Fix cuda graphs & sdpa for dropout==0 (#101280)
Fixes cuda graph failures from https://github.com/pytorch/pytorch/pull/100931
Pull Request resolved: https://github.com/pytorch/pytorch/pull/101280
Approved by: https://github.com/ngimel
diff --git a/aten/src/ATen/native/transformers/cuda/flash_attn/fmha_api.cpp b/aten/src/ATen/native/transformers/cuda/flash_attn/fmha_api.cpp
index 092762a..d4ce611 100644
--- a/aten/src/ATen/native/transformers/cuda/flash_attn/fmha_api.cpp
+++ b/aten/src/ATen/native/transformers/cuda/flash_attn/fmha_api.cpp
@@ -341,8 +341,13 @@
}
launch_params.params.philox_args = philox_state;
} else {
- seed_t = at::empty({}, at::dtype(at::kLong));
- offset_t = at::empty({}, at::dtype(at::kLong));
+ if (at::cuda::currentStreamCaptureStatus() != at::cuda::CaptureStatus::None) {
+ seed_t = at::empty({}, at::dtype(at::kLong).device(at::kCUDA));
+ offset_t = at::empty({}, at::dtype(at::kLong).device(at::kCUDA));
+ } else {
+ seed_t = at::empty({}, at::dtype(at::kLong));
+ offset_t = at::empty({}, at::dtype(at::kLong));
+ }
}
run_fmha_fwd(launch_params);
diff --git a/test/test_transformers.py b/test/test_transformers.py
index 053678f..1f4ed7e 100644
--- a/test/test_transformers.py
+++ b/test/test_transformers.py
@@ -1990,6 +1990,7 @@
tmp = torch.rand_like(query, device=query.device) # test non-zero intragraph offset
output_tuple = torch.ops.aten._scaled_dot_product_flash_attention(
query, key, value, dropout_p=dropout_p, is_causal=is_causal, scale=scale, return_debug_mask=True)

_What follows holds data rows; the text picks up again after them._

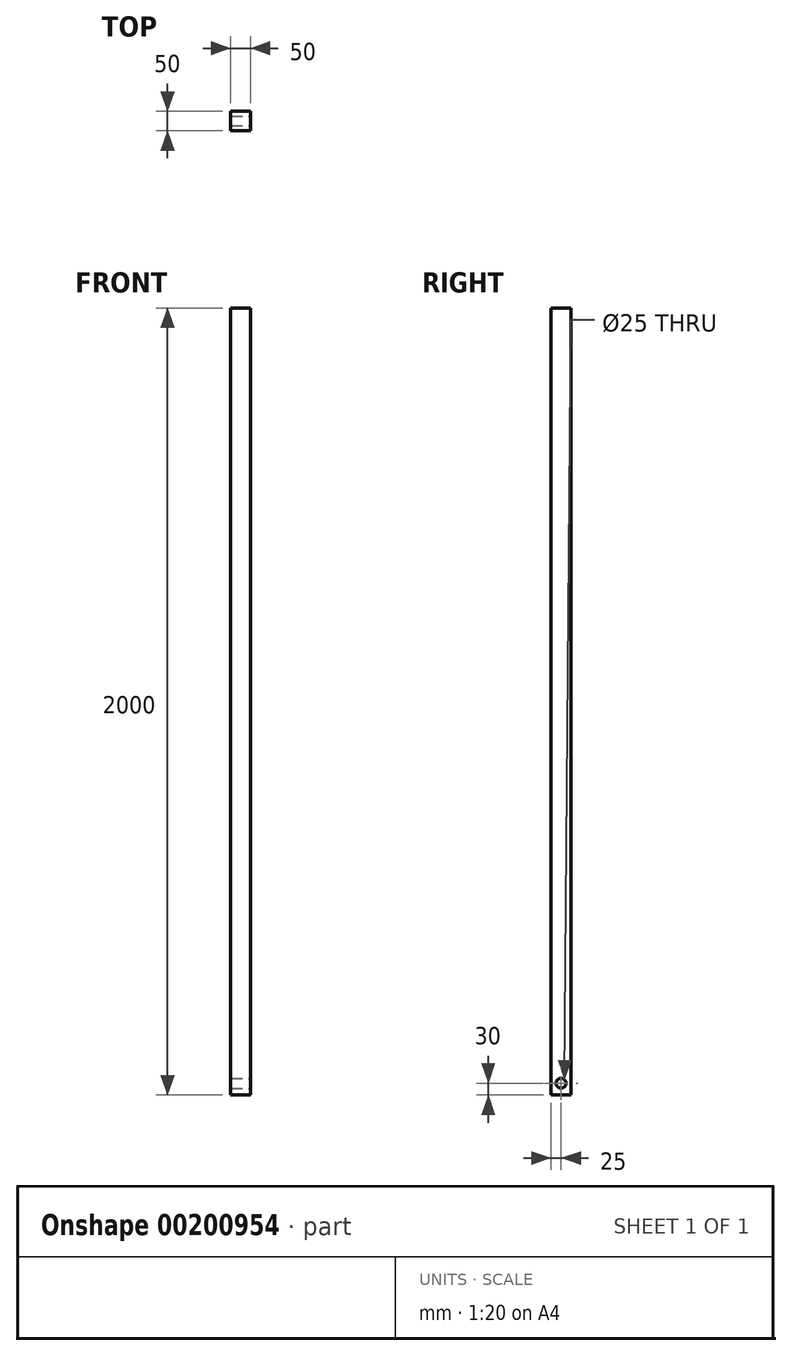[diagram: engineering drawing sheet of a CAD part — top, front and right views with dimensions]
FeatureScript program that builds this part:
annotation { "Feature Type Name" : "Feature", "Feature Type Description" : "" }
export const myFeature = defineFeature(function(context is Context, id is Id, definition is map)
    precondition{}
    {
        {
            var Q0;
            Q0=qCreatedBy(makeId("Top.planeOp"),FACE);
            var sketch = newSketch(context, id + "F0", { "sketchPlane" : qUnion([Q0])});
            skLineSegment(sketch, "E0.bottom", {"start": v(25, -25) * mm, "end": v(-25, -25) * mm});
            skLineSegment(sketch, "E0.top", {"start": v(25, 25) * mm, "end": v(-25, 25) * mm});
            skLineSegment(sketch, "E0.left", {"start": v(25, -25) * mm, "end": v(25, 25) * mm});
            skLineSegment(sketch, "E0.right", {"start": v(-25, -25) * mm, "end": v(-25, 25) * mm});
            skPoint(sketch, "E0.middle", {"position": v(0, 0) * mm});
            skSolve(sketch);
        }
        {
            var Q0;
            Q0=makeQuery(id+"F0.imprint","IMPRINT",FACE,{"disambiguationData":[TD([[makeQuery(id+"F0.imprint","IMPRINT",EDGE,{"derivedFrom":sQuery(id+"F0.wireOp",EDGE,"E0.bottom")}),-1.0]])]});
            extrude(context, id + "F1", {"entities" : qUnion([Q0]), "oppositeDirection" : true, "depth" : 2000 * mm});
        }
        {
            var Q0;
            Q0=makeQuery(id+"F1.opExtrude","SWEPT_FACE",FACE,{"disambiguationData":[OSD([sQuery(id+"F0.wireOp",EDGE,"E0.left")])]});
            var sketch = newSketch(context, id + "F2", { "sketchPlane" : qUnion([Q0])});
            skCircle(sketch, "E1", {"center": v(0, -1970) * mm, "radius": 12.5 * mm});
            skSolve(sketch);
        }
        {
            var Q0;
            Q0=makeQuery(id+"F2.imprint","IMPRINT",FACE,{"disambiguationData":[TD([[makeQuery(id+"F2.imprint","IMPRINT",EDGE,{"derivedFrom":sQuery(id+"F2.wireOp",EDGE,"E1")}),1.0]])]});
            extrude(context, id + "F3", {"entities" : qUnion([Q0]), "operationType" : NewBodyOperationType.REMOVE, "endBound" : BoundingType.UP_TO_NEXT, "oppositeDirection" : true, "depth" : 25 * mm});
        }
    });
annotation { "Feature Type Name" : "Feature", "Feature Type Description" : "" }
export const myFeature = defineFeature(function(context is Context, id is Id, definition is map)
    precondition{}
    {
        {
            var Q0;
            Q0=qCreatedBy(makeId("Front.planeOp"),FACE);
            var sketch = newSketch(context, id + "F0", { "sketchPlane" : qUnion([Q0])});
            skLineSegment(sketch, "E0", {"start": v(0, 900) * mm, "end": v(-1500, 0) * mm});
            skLineSegment(sketch, "E1", {"start": v(-1500, 0) * mm, "end": v(-1500, 0) * mm});
            skLineSegment(sketch, "E2", {"start": v(-2057.98, -334.79) * mm, "end": v(-2057.98, -234.79) * mm});
            skLineSegment(sketch, "E3", {"start": v(-2057.98, -234.79) * mm, "end": v(0, 1000) * mm});
            skLineSegment(sketch, "E4", {"start": v(0, 1000) * mm, "end": v(0, 900) * mm});
            skLineSegment(sketch, "E5.bottom", {"start": v(-1500, -334.79) * mm, "end": v(-1650, -334.79) * mm});
            skLineSegment(sketch, "E5.left", {"start": v(-1500, -334.79) * mm, "end": v(-1500, 0) * mm});
            skLineSegment(sketch, "E5.right", {"start": v(-1650, -334.79) * mm, "end": v(-1650, -90) * mm});
            skLineSegment(sketch, "E6.trimOffspring", {"start": v(-1650, -90) * mm, "end": v(-2057.98, -334.79) * mm});
            skSolve(sketch);
        }
        {
            var Q0;
            Q0 = qSketchRegion(id + "F0", true);
            extrude(context, id + "F1", {"entities" : qUnion([Q0]), "oppositeDirection" : true, "depth" : 6558 * mm, "offsetDistance" : 25 * mm});
        }
        {
            var Q0;
            Q0=makeQuery(id+"F1.opExtrude","SWEPT_FACE",FACE,{"disambiguationData":[OSD([sQuery(id+"F0.wireOp",EDGE,"E2")])]});
            var sketch = newSketch(context, id + "F2", { "sketchPlane" : qUnion([Q0])});
            skLineSegment(sketch, "E7", {"start": v(-4500.02, 900) * mm, "end": v(-6000.02, 0) * mm});
            skLineSegment(sketch, "E8", {"start": v(-6000.02, 0) * mm, "end": v(-6000.02, 0) * mm});
            skLineSegment(sketch, "E9", {"start": v(-6558, -334.79) * mm, "end": v(-6558, -234.79) * mm});
            skLineSegment(sketch, "E10", {"start": v(-6558, -234.79) * mm, "end": v(-4500.02, 1000) * mm});
            skLineSegment(sketch, "E11", {"start": v(-4500.02, 1000) * mm, "end": v(-4500.02, 900) * mm});
            skLineSegment(sketch, "E12.bottom", {"start": v(-6000.02, -334.79) * mm, "end": v(-6150.02, -334.79) * mm});
            skLineSegment(sketch, "E12.left", {"start": v(-6000.02, -334.79) * mm, "end": v(-6000.02, 0) * mm});
            skLineSegment(sketch, "E12.right", {"start": v(-6150.02, -334.79) * mm, "end": v(-6150.02, -90) * mm});
            skLineSegment(sketch, "E13.trimOffspring", {"start": v(-6150.02, -90) * mm, "end": v(-6558, -334.79) * mm});
            skSolve(sketch);
        }
        {
            var Q0;
            Q0 = qSketchRegion(id + "F2", true);
            extrude(context, id + "F3", {"entities" : qUnion([Q0]), "operationType" : NewBodyOperationType.ADD, "oppositeDirection" : true, "depth" : 18616 * mm, "offsetDistance" : 25 * mm});
        }
        {
            var Q0;
            {var subQ2=sQuery(id+"F2.wireOp",EDGE,"E11");var subQ3=makeQuery(id+"F3.opExtrude","SWEPT_FACE",FACE,{"disambiguationData":[OSD([subQ2])]});Q0=makeQuery(id+"F3.boolean.opBoolean","SPLIT",FACE,{"disambiguationData":[TD([makeQuery(id+"F1.opExtrude","SWEPT_FACE",FACE,{"disambiguationData":[OSD([sQuery(id+"F0.wireOp",EDGE,"E2")])]})])],"derivedFrom":subQ3});}
            var sketch = newSketch(context, id + "F4", { "sketchPlane" : qUnion([Q0])});
            skLineSegment(sketch, "E14", {"start": v(-2057.98, 1000) * mm, "end": v(0, 1000) * mm});
            skLineSegment(sketch, "E15", {"start": v(0, 1000) * mm, "end": v(-2057.98, -234.79) * mm});
            skLineSegment(sketch, "E16", {"start": v(-2057.98, -234.79) * mm, "end": v(-2057.98, 1000) * mm});
            skSolve(sketch);
        }
        {
            var Q0;
            Q0 = qSketchRegion(id + "F4", true);
            extrude(context, id + "F5", {"entities" : qUnion([Q0]), "operationType" : NewBodyOperationType.REMOVE, "endBound" : BoundingType.THROUGH_ALL, "oppositeDirection" : true, "depth" : 25 * mm, "offsetDistance" : 25 * mm});
        }
        {
            var Q0;
            {var subQ1=sQuery(id+"F0.wireOp",EDGE,"E4");var subQ3=makeQuery(id+"F1.opExtrude","SWEPT_FACE",FACE,{"disambiguationData":[OSD([subQ1])]});Q0=makeQuery(id+"F3.boolean.opBoolean","SPLIT",FACE,{"disambiguationData":[TD([makeQuery(id+"F3.opExtrude","SWEPT_FACE",FACE,{"disambiguationData":[OSD([sQuery(id+"F2.wireOp",EDGE,"E9")])]})])],"derivedFrom":subQ3});}
            var sketch = newSketch(context, id + "F6", { "sketchPlane" : qUnion([Q0])});
            skLineSegment(sketch, "E17", {"start": v(4500.02, 1000) * mm, "end": v(6558, 1000) * mm});
            skLineSegment(sketch, "E18", {"start": v(6558, 1000) * mm, "end": v(6558, -234.79) * mm});
            skLineSegment(sketch, "E19", {"start": v(6558, -234.79) * mm, "end": v(4500.02, 1000) * mm});
            skSolve(sketch);
        }
        {
            var Q0;
            Q0 = qSketchRegion(id + "F6", true);
            extrude(context, id + "F7", {"entities" : qUnion([Q0]), "operationType" : NewBodyOperationType.REMOVE, "endBound" : BoundingType.THROUGH_ALL, "oppositeDirection" : true, "depth" : 25 * mm, "offsetDistance" : 25 * mm});
        }
        {
            var Q0;
            Q0=makeQuery(id+"F3.boolean.opBoolean","MERGE",FACE,{"derivedFrom":[makeQuery(id+"F1.opExtrude","CAP_FACE",FACE,{"disambiguationData":[OSD([sQuery(id+"F0.wireOp",EDGE,"E0"),sQuery(id+"F0.wireOp",EDGE,"E2"),sQuery(id+"F0.wireOp",EDGE,"E3"),sQuery(id+"F0.wireOp",EDGE,"E4"),sQuery(id+"F0.wireOp",EDGE,"E5.bottom"),sQuery(id+"F0.wireOp",EDGE,"E5.left"),sQuery(id+"F0.wireOp",EDGE,"E5.right"),sQuery(id+"F0.wireOp",EDGE,"E6.trimOffspring")])],"isStart":false}),makeQuery(id+"F3.opExtrude","SWEPT_FACE",FACE,{"disambiguationData":[OSD([sQuery(id+"F2.wireOp",EDGE,"E9")])]})]});
            var sketch = newSketch(context, id + "F8", { "sketchPlane" : qUnion([Q0])});
            skLineSegment(sketch, "E20", {"start": v(-14500.03, 900) * mm, "end": v(-16000.03, 0) * mm});
            skLineSegment(sketch, "E21", {"start": v(-16000.03, 0) * mm, "end": v(-16000.03, 0) * mm});
            skLineSegment(sketch, "E22", {"start": v(-16558.02, -334.79) * mm, "end": v(-16558.02, -234.79) * mm});
            skLineSegment(sketch, "E23", {"start": v(-16558.02, -234.79) * mm, "end": v(-14500.03, 1000) * mm});
            skLineSegment(sketch, "E24", {"start": v(-14500.03, 1000) * mm, "end": v(-14500.03, 900) * mm});
            skLineSegment(sketch, "E25.bottom", {"start": v(-16000.03, -334.79) * mm, "end": v(-16150.03, -334.79) * mm});
            skLineSegment(sketch, "E25.left", {"start": v(-16000.03, -334.79) * mm, "end": v(-16000.03, 0) * mm});
            skLineSegment(sketch, "E25.right", {"start": v(-16150.03, -334.79) * mm, "end": v(-16150.03, -90) * mm});
            skLineSegment(sketch, "E26.trimOffspring", {"start": v(-16150.03, -90) * mm, "end": v(-16558.02, -334.79) * mm});
            skSolve(sketch);
        }
        {
            var Q0;
            Q0 = qSketchRegion(id + "F8", true);
            extrude(context, id + "F9", {"entities" : qUnion([Q0]), "operationType" : NewBodyOperationType.ADD, "oppositeDirection" : true, "depth" : 14116 * mm, "offsetDistance" : 25 * mm});
        }
        {
            var Q0;
            {var subQ0=sQuery(id+"F8.wireOp",EDGE,"E24");var subQ3=makeQuery(id+"F9.opExtrude","SWEPT_FACE",FACE,{"disambiguationData":[OSD([subQ0])]});Q0=makeQuery(id+"F9.boolean.opBoolean","SPLIT",FACE,{"disambiguationData":[TD([makeQuery(id+"F3.opExtrude","SWEPT_FACE",FACE,{"disambiguationData":[OSD([sQuery(id+"F2.wireOp",EDGE,"E9")])]})])],"derivedFrom":subQ3});}
            var sketch = newSketch(context, id + "F10", { "sketchPlane" : qUnion([Q0])});
            skLineSegment(sketch, "E27", {"start": v(-6558, 1000) * mm, "end": v(-4500.02, 1000) * mm});
            skLineSegment(sketch, "E28", {"start": v(-4500.02, 1000) * mm, "end": v(-6558, -234.79) * mm});
            skLineSegment(sketch, "E29", {"start": v(-6558, -234.79) * mm, "end": v(-6558, 1000) * mm});
            skSolve(sketch);
        }
        {
            var Q0;
            Q0 = qSketchRegion(id + "F10", true);
            extrude(context, id + "F11", {"entities" : qUnion([Q0]), "operationType" : NewBodyOperationType.REMOVE, "endBound" : BoundingType.THROUGH_ALL, "oppositeDirection" : true, "depth" : 25 * mm, "offsetDistance" : 25 * mm});
        }
        {
            var Q0;
            {var subQ2=sQuery(id+"F2.wireOp",EDGE,"E11");var subQ5=makeQuery(id+"F3.opExtrude","SWEPT_FACE",FACE,{"disambiguationData":[OSD([subQ2])]});Q0=makeQuery(id+"F9.boolean.opBoolean","SPLIT",FACE,{"disambiguationData":[TD([makeQuery(id+"F9.opExtrude","SWEPT_FACE",FACE,{"disambiguationData":[OSD([sQuery(id+"F8.wireOp",EDGE,"E22")])]})])],"derivedFrom":makeQuery(id+"F3.boolean.opBoolean","SPLIT",FACE,{"disambiguationData":[TD([makeQuery(id+"F1.opExtrude","SWEPT_FACE",FACE,{"disambiguationData":[OSD([sQuery(id+"F0.wireOp",EDGE,"E0")])]})])],"derivedFrom":subQ5})});}
            var sketch = newSketch(context, id + "F12", { "sketchPlane" : qUnion([Q0])});
            skLineSegment(sketch, "E30", {"start": v(16558.02, 1000) * mm, "end": v(16558.02, -234.79) * mm});
            skLineSegment(sketch, "E31", {"start": v(16558.02, -234.79) * mm, "end": v(14500.03, 1000) * mm});
            skLineSegment(sketch, "E32", {"start": v(14500.03, 1000) * mm, "end": v(16558.02, 1000) * mm});
            skSolve(sketch);
        }
        {
            var Q0;
            Q0 = qSketchRegion(id + "F12", true);
            extrude(context, id + "F13", {"entities" : qUnion([Q0]), "operationType" : NewBodyOperationType.REMOVE, "endBound" : BoundingType.THROUGH_ALL, "oppositeDirection" : true, "depth" : 25 * mm, "offsetDistance" : 25 * mm});
        }
        {
            var Q0;
            Q0=makeQuery(id+"F9.boolean.opBoolean","MERGE",FACE,{"derivedFrom":[makeQuery(id+"F3.opExtrude","CAP_FACE",FACE,{"disambiguationData":[OSD([sQuery(id+"F2.wireOp",EDGE,"E7"),sQuery(id+"F2.wireOp",EDGE,"E9"),sQuery(id+"F2.wireOp",EDGE,"E10"),sQuery(id+"F2.wireOp",EDGE,"E11"),sQuery(id+"F2.wireOp",EDGE,"E12.bottom"),sQuery(id+"F2.wireOp",EDGE,"E12.left"),sQuery(id+"F2.wireOp",EDGE,"E12.right"),sQuery(id+"F2.wireOp",EDGE,"E13.trimOffspring")])],"isStart":false}),makeQuery(id+"F9.opExtrude","SWEPT_FACE",FACE,{"disambiguationData":[OSD([sQuery(id+"F8.wireOp",EDGE,"E22")])]})]});
            var sketch = newSketch(context, id + "F14", { "sketchPlane" : qUnion([Q0])});
            skLineSegment(sketch, "E33", {"start": v(-5500.02, 900) * mm, "end": v(-7000.02, 0) * mm});
            skLineSegment(sketch, "E34", {"start": v(-7000.02, 0) * mm, "end": v(-7000.02, 0) * mm});
            skLineSegment(sketch, "E35", {"start": v(-7558, -334.79) * mm, "end": v(-7558, -234.79) * mm});
            skLineSegment(sketch, "E36", {"start": v(-7558, -234.79) * mm, "end": v(-5500.02, 1000) * mm});
            skLineSegment(sketch, "E37", {"start": v(-5500.02, 1000) * mm, "end": v(-5500.02, 900) * mm});
            skLineSegment(sketch, "E38.bottom", {"start": v(-7000.02, -334.79) * mm, "end": v(-7150.02, -334.79) * mm});
            skLineSegment(sketch, "E38.left", {"start": v(-7000.02, -334.79) * mm, "end": v(-7000.02, 0) * mm});
            skLineSegment(sketch, "E38.right", {"start": v(-7150.02, -334.79) * mm, "end": v(-7150.02, -90) * mm});
            skLineSegment(sketch, "E39.trimOffspring", {"start": v(-7150.02, -90) * mm, "end": v(-7558, -334.79) * mm});
            skSolve(sketch);
        }
        {
            var Q0;
            Q0 = qSketchRegion(id + "F14", true);
            extrude(context, id + "F15", {"entities" : qUnion([Q0]), "operationType" : NewBodyOperationType.ADD, "oppositeDirection" : true, "depth" : 13558 * mm, "offsetDistance" : 25 * mm});
        }
        {
            var Q0;
            {var subQ1=sQuery(id+"F14.wireOp",EDGE,"E37");var subQ3=makeQuery(id+"F15.opExtrude","SWEPT_FACE",FACE,{"disambiguationData":[OSD([subQ1])]});Q0=makeQuery(id+"F15.boolean.opBoolean","SPLIT",FACE,{"disambiguationData":[TD([makeQuery(id+"F9.opExtrude","SWEPT_FACE",FACE,{"disambiguationData":[OSD([sQuery(id+"F8.wireOp",EDGE,"E22")])]})])],"derivedFrom":subQ3});}
            var sketch = newSketch(context, id + "F16", { "sketchPlane" : qUnion([Q0])});
            skLineSegment(sketch, "E40", {"start": v(-16558.02, 1000) * mm, "end": v(-14500.03, 1000) * mm});
            skLineSegment(sketch, "E41", {"start": v(-14500.03, 1000) * mm, "end": v(-16558.02, -234.79) * mm});
            skLineSegment(sketch, "E42", {"start": v(-16558.02, -234.79) * mm, "end": v(-16558.02, 1000) * mm});
            skSolve(sketch);
        }
        {
            var Q0;
            Q0 = qSketchRegion(id + "F16", true);
            extrude(context, id + "F17", {"entities" : qUnion([Q0]), "operationType" : NewBodyOperationType.REMOVE, "endBound" : BoundingType.THROUGH_ALL, "oppositeDirection" : true, "depth" : 25 * mm, "offsetDistance" : 25 * mm});
        }
        {
            var Q0;
            {var subQ2=sQuery(id+"F8.wireOp",EDGE,"E24");var subQ5=makeQuery(id+"F9.opExtrude","SWEPT_FACE",FACE,{"disambiguationData":[OSD([subQ2])]});Q0=makeQuery(id+"F15.boolean.opBoolean","SPLIT",FACE,{"disambiguationData":[TD([makeQuery(id+"F15.opExtrude","SWEPT_FACE",FACE,{"disambiguationData":[OSD([sQuery(id+"F14.wireOp",EDGE,"E35")])]})])],"derivedFrom":makeQuery(id+"F9.boolean.opBoolean","SPLIT",FACE,{"disambiguationData":[TD([makeQuery(id+"F3.opExtrude","SWEPT_FACE",FACE,{"disambiguationData":[OSD([sQuery(id+"F2.wireOp",EDGE,"E7")])]})])],"derivedFrom":subQ5})});}
            var sketch = newSketch(context, id + "F18", { "sketchPlane" : qUnion([Q0])});
            skLineSegment(sketch, "E43", {"start": v(5500.02, 1000) * mm, "end": v(7558, 1000) * mm});
            skLineSegment(sketch, "E44", {"start": v(7558, 1000) * mm, "end": v(7558, -234.79) * mm});
            skLineSegment(sketch, "E45", {"start": v(7558, -234.79) * mm, "end": v(5500.02, 1000) * mm});
            skSolve(sketch);
        }
        {
            var Q0;
            Q0 = qSketchRegion(id + "F18", true);
            extrude(context, id + "F19", {"entities" : qUnion([Q0]), "operationType" : NewBodyOperationType.REMOVE, "endBound" : BoundingType.THROUGH_ALL, "oppositeDirection" : true, "depth" : 25 * mm, "offsetDistance" : 25 * mm});
        }
    });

+ assert all(not isinstance(o, torch.Tensor) or o.is_cuda for o in output_tuple)
g.replay()
out_first = output_tuple[0].clone()
dbug_mask_first = output_tuple[-1].clone()
diff --git a/torch/_inductor/cudagraph_trees.py b/torch/_inductor/cudagraph_trees.py
index ef009df..a3dd6c2 100644
--- a/torch/_inductor/cudagraph_trees.py
+++ b/torch/_inductor/cudagraph_trees.py
@@ -464,10 +464,6 @@
return f"StorageWeakRefWrapper to {self.data_ptr()}; alive"
-def is_cuda_tensor(x):
- return isinstance(x, torch.Tensor) and x.device.type == "cuda"
-
-
@contextlib.contextmanager
def _use_cuda_memory_pool_manager(device, mem_pool, stream):
"""
@@ -579,9 +575,11 @@
assert len(new_inputs) == 0
+ # sdpa returns cpu tensors when not recording cuda graph
def add_ref(o):
return (
o is not None
+ and o.is_cuda
and o.untyped_storage().data_ptr() not in non_cudagraph_inps
)
@@ -1057,6 +1055,11 @@
self.output_storage_alias.append(UnaliasedStorage)
continue
+ check(
+ o.is_cuda,
+ lambda: f"Expected all cuda outputs in cuda graph recording. Non cuda output from {self.stack_traces[i]}",
+ ),
+
ref = static_input_persistent_storage_ptrs.get(
o.untyped_storage().data_ptr(), None
)